Se da un lato assistiamo a uno sforzo di progressiva spoliazione del* performer dai panni che di volta in volta si trova a indossare come ulteriore strato sottocutaneo, dall’altro questa riduzione si misura con una moltiplicazione delle voci, in parte attraverso il coinvolgimento diretto del pubblico – invitato ad esempio a offrire la propria interpretazione sulle macchie di colore che si riveleranno essere il test di Rorschach – in parte con la diffusione di registrazioni campione in un’antologia di opinioni intorno all’opportunità e alle responsabilità legate alla determinazione o indeterminazione di genere. La composizione di quest’ultima scena rappresenta una delle vie di accesso preferenziali per apprezzare la cifra caratteristica della ricerca artistica e del lavoro di CRiB: mentre infatti in teatro risuonano le voci e le testimonianze, sullo schermo scorrono queste parole fatte testo, disvelando la portata e le ripercussioni di ogni singola parola parlante. Ognuna di esse apparentemente vorrebbe delineare con precisione un concetto e uno spazio, tuttavia vibra e si espone ad un’oscillazione, a un’intrinseca instabilità che il corpo nudo in scena, velato soltanto da un impermeabile bianco traslucido, sollecita, deformando con le sue movenze e la sua danza il pattern logico, alla stregua di un sasso scagliato nell’acqua.

::::

**IL QUESITO**:
In base all'estratto, rispondi a queste domande.
(a) Che cosa si riveleranno essere le macchie di colore che il pubblico è invitato a interpretare?
(b) Da che cosa è velato il corpo nudo in scena?
(c) A che cosa è paragonato il corpo che deforma con le sue movenze il pattern logico?

::::

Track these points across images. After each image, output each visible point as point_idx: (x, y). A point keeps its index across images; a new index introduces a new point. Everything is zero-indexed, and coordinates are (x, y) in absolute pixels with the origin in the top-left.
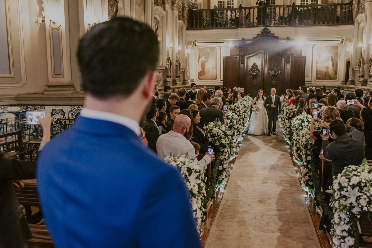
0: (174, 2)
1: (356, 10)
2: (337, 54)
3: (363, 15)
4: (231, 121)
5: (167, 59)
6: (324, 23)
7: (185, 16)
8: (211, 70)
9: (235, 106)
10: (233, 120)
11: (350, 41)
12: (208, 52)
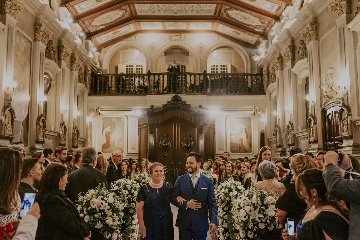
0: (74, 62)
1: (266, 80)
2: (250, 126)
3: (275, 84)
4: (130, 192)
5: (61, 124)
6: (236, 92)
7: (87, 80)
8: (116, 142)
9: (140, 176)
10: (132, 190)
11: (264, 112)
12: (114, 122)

::::

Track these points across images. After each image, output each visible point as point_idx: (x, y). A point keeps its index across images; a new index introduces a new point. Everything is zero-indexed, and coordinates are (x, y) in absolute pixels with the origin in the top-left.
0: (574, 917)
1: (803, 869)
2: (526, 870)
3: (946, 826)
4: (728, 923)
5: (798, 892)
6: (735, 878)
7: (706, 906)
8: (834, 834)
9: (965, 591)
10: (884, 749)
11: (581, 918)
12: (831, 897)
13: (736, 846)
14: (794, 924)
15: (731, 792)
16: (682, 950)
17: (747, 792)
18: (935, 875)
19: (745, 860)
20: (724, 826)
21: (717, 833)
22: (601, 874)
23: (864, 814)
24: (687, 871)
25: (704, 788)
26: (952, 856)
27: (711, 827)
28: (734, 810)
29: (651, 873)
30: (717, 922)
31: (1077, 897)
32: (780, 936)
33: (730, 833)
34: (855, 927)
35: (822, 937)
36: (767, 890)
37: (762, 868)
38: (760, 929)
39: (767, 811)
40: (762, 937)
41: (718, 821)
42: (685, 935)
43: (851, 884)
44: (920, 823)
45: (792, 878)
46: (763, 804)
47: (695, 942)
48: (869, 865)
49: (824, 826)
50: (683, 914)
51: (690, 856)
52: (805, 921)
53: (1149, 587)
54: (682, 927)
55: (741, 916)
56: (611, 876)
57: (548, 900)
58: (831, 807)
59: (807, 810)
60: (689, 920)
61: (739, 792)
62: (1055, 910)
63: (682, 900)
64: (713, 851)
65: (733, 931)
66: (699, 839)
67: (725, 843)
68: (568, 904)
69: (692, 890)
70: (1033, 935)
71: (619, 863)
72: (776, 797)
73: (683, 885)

::::

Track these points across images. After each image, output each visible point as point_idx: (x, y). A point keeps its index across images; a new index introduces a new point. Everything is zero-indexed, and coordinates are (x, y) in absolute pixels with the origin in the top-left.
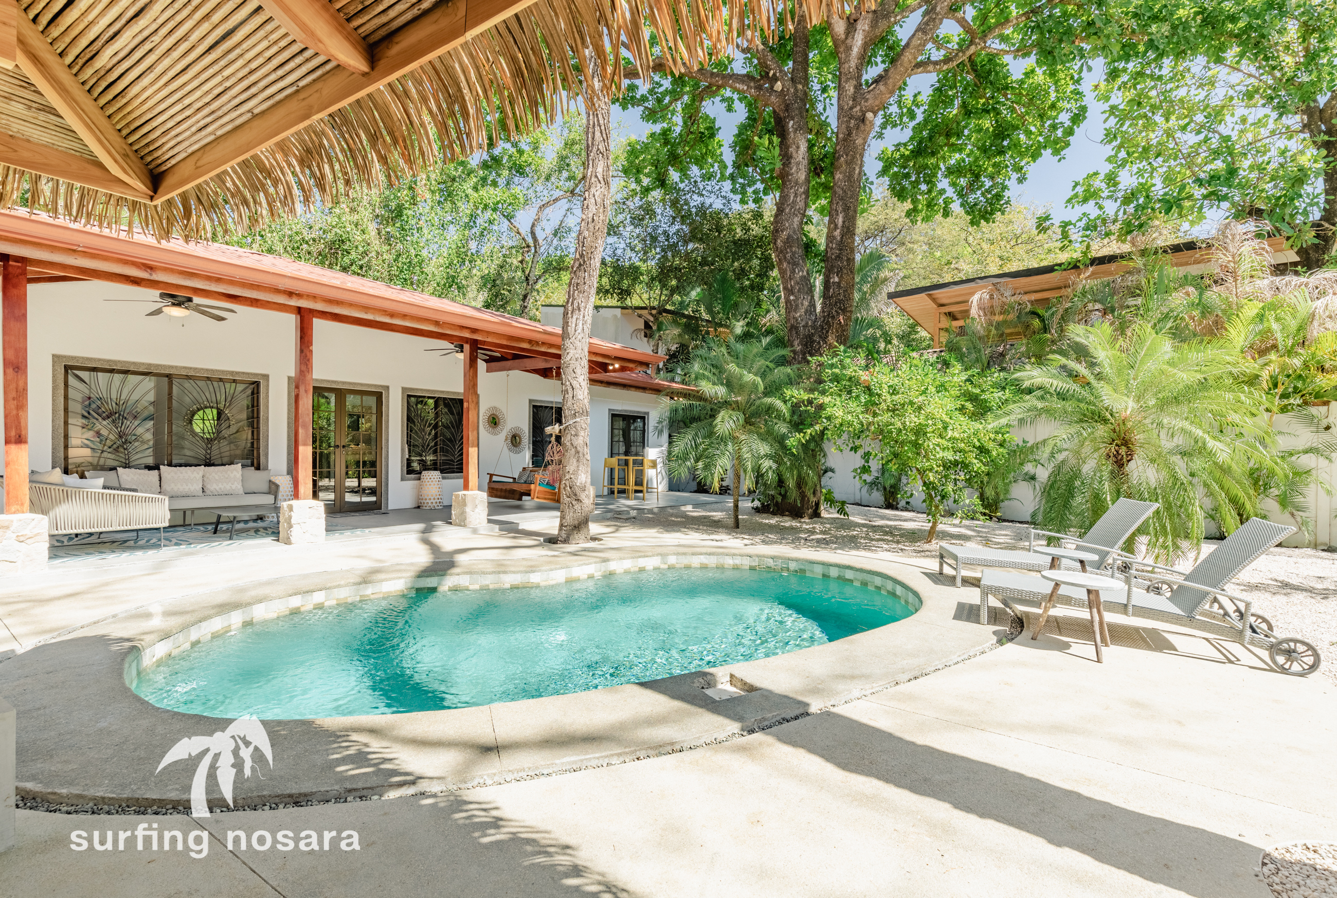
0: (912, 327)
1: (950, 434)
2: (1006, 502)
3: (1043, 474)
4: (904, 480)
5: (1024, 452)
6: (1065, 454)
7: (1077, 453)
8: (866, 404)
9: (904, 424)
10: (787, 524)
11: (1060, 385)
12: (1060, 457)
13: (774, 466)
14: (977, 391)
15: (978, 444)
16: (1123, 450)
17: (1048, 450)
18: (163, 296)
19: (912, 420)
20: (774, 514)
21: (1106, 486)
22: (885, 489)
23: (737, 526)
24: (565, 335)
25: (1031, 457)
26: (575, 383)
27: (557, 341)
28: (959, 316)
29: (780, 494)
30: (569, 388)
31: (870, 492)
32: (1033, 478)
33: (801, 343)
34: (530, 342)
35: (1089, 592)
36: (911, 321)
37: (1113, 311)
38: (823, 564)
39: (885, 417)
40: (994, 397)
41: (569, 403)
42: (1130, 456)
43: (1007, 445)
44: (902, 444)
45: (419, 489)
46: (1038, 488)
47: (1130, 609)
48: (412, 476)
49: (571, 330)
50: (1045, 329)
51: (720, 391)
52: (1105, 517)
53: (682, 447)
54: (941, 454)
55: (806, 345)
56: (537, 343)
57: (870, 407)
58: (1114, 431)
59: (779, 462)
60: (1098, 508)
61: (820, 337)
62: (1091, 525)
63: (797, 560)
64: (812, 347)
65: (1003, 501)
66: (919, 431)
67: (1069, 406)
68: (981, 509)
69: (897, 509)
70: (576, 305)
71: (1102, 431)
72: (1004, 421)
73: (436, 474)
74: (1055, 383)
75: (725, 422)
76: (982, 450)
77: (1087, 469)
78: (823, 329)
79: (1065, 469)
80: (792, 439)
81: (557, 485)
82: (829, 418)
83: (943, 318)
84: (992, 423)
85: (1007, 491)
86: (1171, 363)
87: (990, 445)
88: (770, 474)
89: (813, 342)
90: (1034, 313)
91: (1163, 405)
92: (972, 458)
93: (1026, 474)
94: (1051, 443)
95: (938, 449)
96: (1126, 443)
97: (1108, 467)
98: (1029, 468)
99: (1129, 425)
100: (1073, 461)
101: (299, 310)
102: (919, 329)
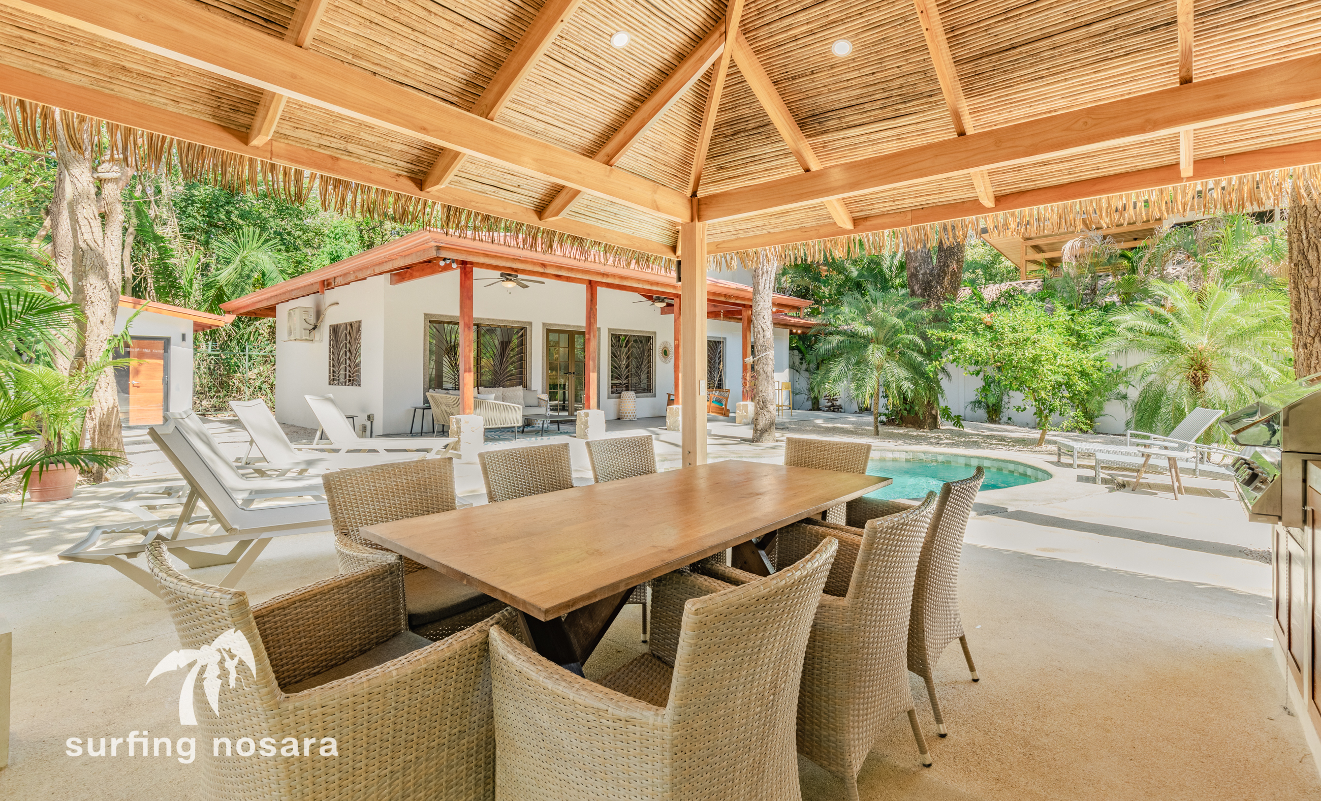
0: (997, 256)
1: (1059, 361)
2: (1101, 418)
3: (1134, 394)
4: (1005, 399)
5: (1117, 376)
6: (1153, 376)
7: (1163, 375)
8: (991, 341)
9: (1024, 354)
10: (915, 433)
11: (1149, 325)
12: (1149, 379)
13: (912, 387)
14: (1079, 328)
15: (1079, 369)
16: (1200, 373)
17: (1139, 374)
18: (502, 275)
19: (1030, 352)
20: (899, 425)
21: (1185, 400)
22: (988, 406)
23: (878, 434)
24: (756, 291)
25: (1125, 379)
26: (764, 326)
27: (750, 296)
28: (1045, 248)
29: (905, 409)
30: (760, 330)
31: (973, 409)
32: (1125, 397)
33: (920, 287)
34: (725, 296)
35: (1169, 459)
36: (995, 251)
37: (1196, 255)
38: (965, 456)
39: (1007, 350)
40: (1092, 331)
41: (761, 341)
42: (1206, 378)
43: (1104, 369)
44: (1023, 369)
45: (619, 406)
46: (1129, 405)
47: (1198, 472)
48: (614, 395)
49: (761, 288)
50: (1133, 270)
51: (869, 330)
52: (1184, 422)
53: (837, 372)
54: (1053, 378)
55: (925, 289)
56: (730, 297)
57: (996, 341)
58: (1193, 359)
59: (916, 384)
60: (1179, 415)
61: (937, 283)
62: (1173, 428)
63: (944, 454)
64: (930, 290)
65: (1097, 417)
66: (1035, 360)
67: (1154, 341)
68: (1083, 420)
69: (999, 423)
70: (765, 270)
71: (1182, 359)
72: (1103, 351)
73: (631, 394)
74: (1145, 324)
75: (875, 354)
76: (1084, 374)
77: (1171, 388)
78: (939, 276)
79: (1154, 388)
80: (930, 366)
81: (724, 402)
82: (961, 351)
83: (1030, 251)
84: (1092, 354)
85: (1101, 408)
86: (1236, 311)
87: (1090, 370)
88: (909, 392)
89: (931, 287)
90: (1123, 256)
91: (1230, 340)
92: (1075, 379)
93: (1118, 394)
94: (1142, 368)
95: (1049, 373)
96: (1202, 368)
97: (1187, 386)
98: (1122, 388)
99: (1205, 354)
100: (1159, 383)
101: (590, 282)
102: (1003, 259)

::::

**RISPOSTA SCRITTA**:
(a) Le macchie di colore si riveleranno essere il test di Rorschach.
(b) Il corpo nudo in scena è velato soltanto da un impermeabile bianco traslucido.
(c) Il corpo è paragonato a un sasso scagliato nell'acqua.